We’d been hearing about COVID-19 for a few months. I didn’t take it seriously at first. I thought it was another media scare similar to Ebola from several years back, which never even came geographically close to me. Everyone was scared but nothing ever seemed to come of it. COVID-19 started in China, and though the news stories were tragic, and the video clips of doctors collapsing were terrible to watch, I never felt personally at risk. At least not at first.
It all started to feel real on March 12th when the first infection hit Saskatchewan.
It became scary on March 16, when our premier Scott Moe Tweeted that schools all over the province were closing indefinitely. Schools closing in Saskatchewan is no small feat. We can get 6 feet of snow in the middle of January and schools won’t close for a single day. I left work at lunch time and picked my son up from school.
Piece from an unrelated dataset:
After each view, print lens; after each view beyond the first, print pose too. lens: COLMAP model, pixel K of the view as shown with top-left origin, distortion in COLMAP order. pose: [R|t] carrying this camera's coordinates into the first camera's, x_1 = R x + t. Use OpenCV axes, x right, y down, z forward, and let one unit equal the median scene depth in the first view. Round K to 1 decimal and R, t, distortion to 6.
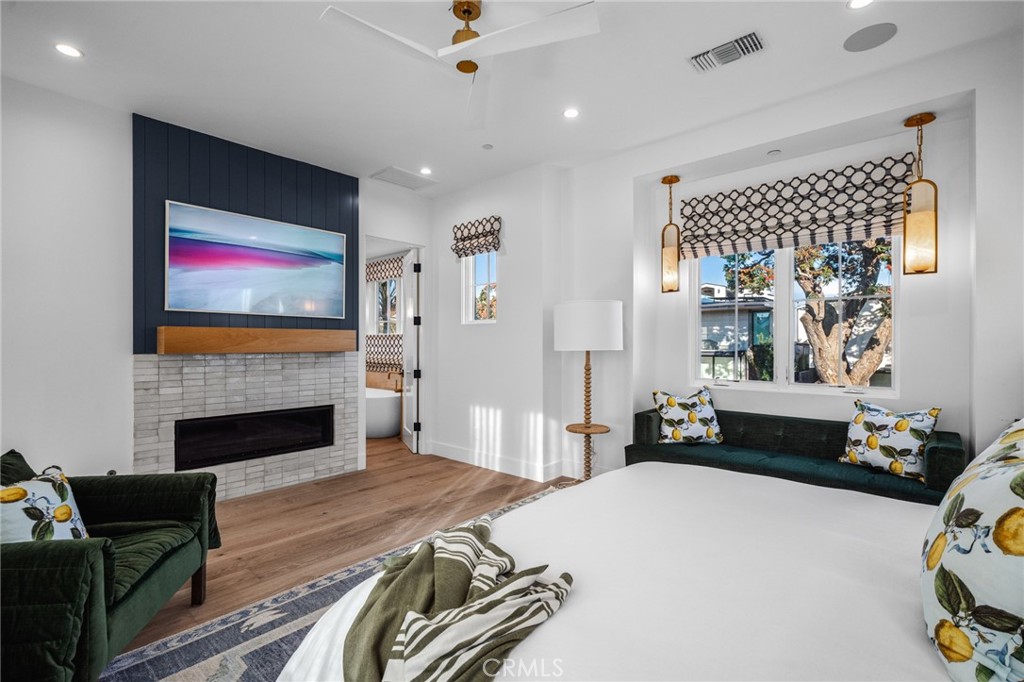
lens RADIAL K [[470.1, 0, 511.9], [0, 470.1, 343.7], [0, 0, 1]] dist [0.001024, -0.000027]
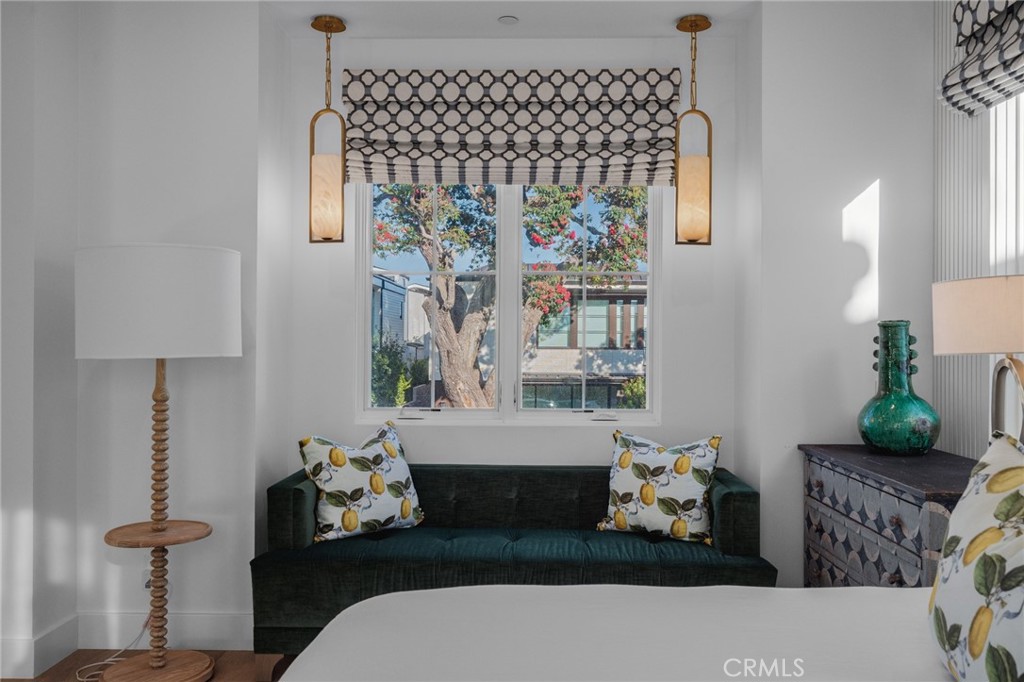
lens RADIAL K [[821.7, 0, 508.6], [0, 821.7, 340.7], [0, 0, 1]] dist [0.005006, -0.005818]
pose [[0.755751, 0.006494, 0.654827, -0.108233], [-0.004970, 0.999979, -0.004180, 0.000161], [-0.654840, -0.000095, 0.755767, 0.209058]]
Like many I was glued to the news sites. I was refreshing CBC and the Johns Hopkins Coronavirus Resource Center watching nervously as the numbers rolled in day after day. I wondered why people were buying so much toilet paper. I started to fear the store. I started to think about my asthma in a way I hadn’t before. Could this thing kill me?
Over the last month the numbers have steadily risen around the world. I’ve watched countries deal with it in different ways to various degrees of success and I’ve watched the world outside my door change in ways I didn’t think it could. As of the time I’m writing this, it’s been nearly a month since I have been in a store. Since I’m fortunate enough to have a job that allows me to work from home, I haven’t even left my house save for one time to drive around downtown to see how quiet it was, and let me tell you, it was.
Once things started to happen in the middle of March, things happened quickly. For a while, every day they were tightening up restrictions and closing more public spaces. Now only those deemed essential businesses are allowed to operate. It’s interesting to look at the world around me right now and acknowledge how much I took for granted the existence of certain businesses, thinking they were permanent fixtures in our world. A lot of those places, at least right now, have disappeared, and we’re all learning how to live without them. We’re learning what’s truly necessary; what’s truly important.
Despite how much a lot of people are struggling with staying at home, I’m grateful to feel pretty comfortable with it. This is one of those times where being an introvert has worked to my advantage. My partner and son are introverts too and none of us have really missed going out as much as we thought we might. We’ve been watching cautiously from our home and taking any and all precautions to stay safe. Paul goes out once a week at the most to get groceries, which come home to be wiped down before being put away. We’ve also had groceries delivered once but it’s tricky to get because of increased demand.
We are reaching a point now where those in power are starting to talk about loosening up the restrictions. Here in Saskatchewan we’ve had really low numbers the last few days, and that feels great. We’re heading in the right direction and avoiding the large numbers seen in other places. The biggest concern in my mind now is that we’ll open up too soon and experience a resurgence in new infections. People are itching to get back out there and businesses are feeling the squeeze and wanting to reopen their doors. I’ve been really proud of how Canada as a whole and how Saskatchewan have handled things to keep everyone safe. My hope now is that the abundance of caution showed in the beginning doesn’t lose steam toward the end. I wonder what permanent changes COVID-19 will create in our world and how that might affect the way we live moving forward.